With GQA + SWA (store only W tokens):

KV_cache_GQA_SWA = 2 × 8 × 128 × 4,096 = 8,388,608 floats ≈ 32 MB
Total reduction: 256 / 32 = 8×

Receptive Field with Sliding Windows

In a multilayer network, each layer has a local window of size W. But information propagates:

Layer 1: Each token sees up to W previous tokens
Layer 2: Each token can "see" information from k=2 layers
         Receptive field ≈ 2 × W tokens
...
Layer k: Receptive field ≈ k × W tokens

For Mistral 7B: k = 32, W = 4,096
Effective receptive field ≈ 131,072 tokens

This means even with a 4,096 sliding window, the model can implicitly
attend to information from 131K tokens in the past via stacked layers.

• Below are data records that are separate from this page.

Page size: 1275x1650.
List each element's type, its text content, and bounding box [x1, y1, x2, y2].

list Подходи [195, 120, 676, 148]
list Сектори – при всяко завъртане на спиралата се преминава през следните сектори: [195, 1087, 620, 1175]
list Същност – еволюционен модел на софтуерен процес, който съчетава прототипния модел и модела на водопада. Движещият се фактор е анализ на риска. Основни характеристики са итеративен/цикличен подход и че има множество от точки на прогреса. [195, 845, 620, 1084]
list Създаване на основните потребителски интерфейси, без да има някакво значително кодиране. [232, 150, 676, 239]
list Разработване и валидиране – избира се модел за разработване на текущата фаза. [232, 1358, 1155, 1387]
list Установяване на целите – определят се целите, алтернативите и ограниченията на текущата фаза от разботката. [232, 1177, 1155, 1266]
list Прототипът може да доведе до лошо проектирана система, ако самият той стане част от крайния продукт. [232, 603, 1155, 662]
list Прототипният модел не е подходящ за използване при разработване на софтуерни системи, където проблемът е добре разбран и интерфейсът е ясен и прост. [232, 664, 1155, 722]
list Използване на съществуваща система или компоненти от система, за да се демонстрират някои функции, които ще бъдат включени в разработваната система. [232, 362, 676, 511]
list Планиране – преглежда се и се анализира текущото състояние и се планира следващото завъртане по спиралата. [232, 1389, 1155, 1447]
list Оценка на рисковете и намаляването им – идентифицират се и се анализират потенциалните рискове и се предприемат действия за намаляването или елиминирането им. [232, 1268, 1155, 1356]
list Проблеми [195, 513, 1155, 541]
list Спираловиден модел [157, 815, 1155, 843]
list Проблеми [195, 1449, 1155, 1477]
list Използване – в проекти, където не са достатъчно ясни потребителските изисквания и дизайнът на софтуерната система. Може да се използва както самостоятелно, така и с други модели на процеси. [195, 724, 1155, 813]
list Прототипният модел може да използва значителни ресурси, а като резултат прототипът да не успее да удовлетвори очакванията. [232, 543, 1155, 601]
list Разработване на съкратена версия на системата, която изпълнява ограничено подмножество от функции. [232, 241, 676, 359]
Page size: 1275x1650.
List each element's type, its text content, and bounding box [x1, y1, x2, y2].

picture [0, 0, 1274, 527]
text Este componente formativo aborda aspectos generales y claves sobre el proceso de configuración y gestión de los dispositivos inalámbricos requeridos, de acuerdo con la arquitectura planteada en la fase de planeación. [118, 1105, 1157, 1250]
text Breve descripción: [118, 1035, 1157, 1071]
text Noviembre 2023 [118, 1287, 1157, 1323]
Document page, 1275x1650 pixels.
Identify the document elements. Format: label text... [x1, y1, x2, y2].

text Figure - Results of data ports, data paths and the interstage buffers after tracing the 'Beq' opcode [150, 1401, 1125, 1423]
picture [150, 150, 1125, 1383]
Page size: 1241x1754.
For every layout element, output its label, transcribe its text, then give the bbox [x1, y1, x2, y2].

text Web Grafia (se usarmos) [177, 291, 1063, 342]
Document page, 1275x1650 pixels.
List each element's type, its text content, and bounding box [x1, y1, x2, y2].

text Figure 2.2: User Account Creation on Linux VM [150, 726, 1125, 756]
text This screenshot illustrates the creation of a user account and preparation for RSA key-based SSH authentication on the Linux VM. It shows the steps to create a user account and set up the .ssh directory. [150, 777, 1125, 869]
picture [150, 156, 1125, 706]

This is why SWA doesn’t actually limit context length — it just changes how the model processes long sequences (locally, then propagates information up through layers).


Summary of Key Numbers (Mistral 7B)

MetricValue
n_heads32
n_kv_heads8
GQA reduction factor32/8 = 4×
d_head128
W (window size)4,096
Number of layers32
Receptive field32 × 4,096 = 131,072 tokens
Training sequence lengthUp to 32,768 tokens
KV cache per 8K sequence (float32)64 MB (vs 256 MB for MHA)
Attention FLOPs per layer~4.3B (vs ~8.6B for full attention)

These numbers make inference feasible on consumer hardware.